_What you should do_
From the passage below on Gilgamesh and the serpent, copy word for word the part that begins with "Yet, in the" and ends after "of different individuals.".

_Passage for review_
Content starts

Gilgamesh’s mortality is forever established when Utnaphastim attempts to reveal the mystery from the Gods about the underwater plant that gives eternal life. But as the serpent snatches it away, Gilgamesh grows further in knowledge that the serpent is “the lord of the tree of life” (Sanders 119), thereby indicating that man being mortal, cannot become eternal. The serpent  also provides the indication that it is sin that keeps us from eternal life and draws away our strength and vitality, even as embodied in Enkidu’s lust with the harlot.

Yet, in the serpent shedding its skin before disappearing into the well, there is the message of regeneration, renewal and revival. This brings complete self knowledge to Gilgamesh – that while he himself cannot live on, his soul will live on through his seed and his ability, which will be passed on to other men of other generations, forever renewing and reviving itself so that life continues on for ever, in the bodies of different individuals.

Content ends

_Available data_

Content starts

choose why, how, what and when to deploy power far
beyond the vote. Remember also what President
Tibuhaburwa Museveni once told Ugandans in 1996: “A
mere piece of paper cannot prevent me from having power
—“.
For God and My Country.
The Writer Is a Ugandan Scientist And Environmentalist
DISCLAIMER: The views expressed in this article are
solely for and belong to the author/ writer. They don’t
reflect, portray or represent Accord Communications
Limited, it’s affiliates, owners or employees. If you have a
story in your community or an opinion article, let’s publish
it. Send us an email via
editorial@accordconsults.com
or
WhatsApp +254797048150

Content ends
Content starts

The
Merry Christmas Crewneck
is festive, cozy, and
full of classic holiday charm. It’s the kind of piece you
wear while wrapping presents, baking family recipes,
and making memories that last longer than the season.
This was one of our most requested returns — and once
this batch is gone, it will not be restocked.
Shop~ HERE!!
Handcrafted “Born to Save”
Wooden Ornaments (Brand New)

Content ends
Content starts

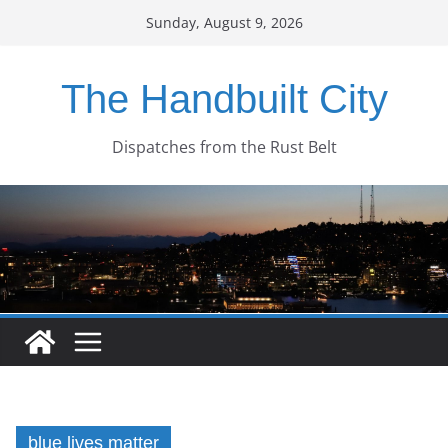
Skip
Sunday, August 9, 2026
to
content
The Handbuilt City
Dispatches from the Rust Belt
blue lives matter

Content ends

_Answer space_
Yet, in the serpent shedding its skin before disappearing into the well, there is the message of regeneration, renewal and revival. This brings complete self knowledge to Gilgamesh – that while he himself cannot live on, his soul will live on through his seed and his ability, which will be passed on to other men of other generations, forever renewing and reviving itself so that life continues on for ever, in the bodies of different individuals.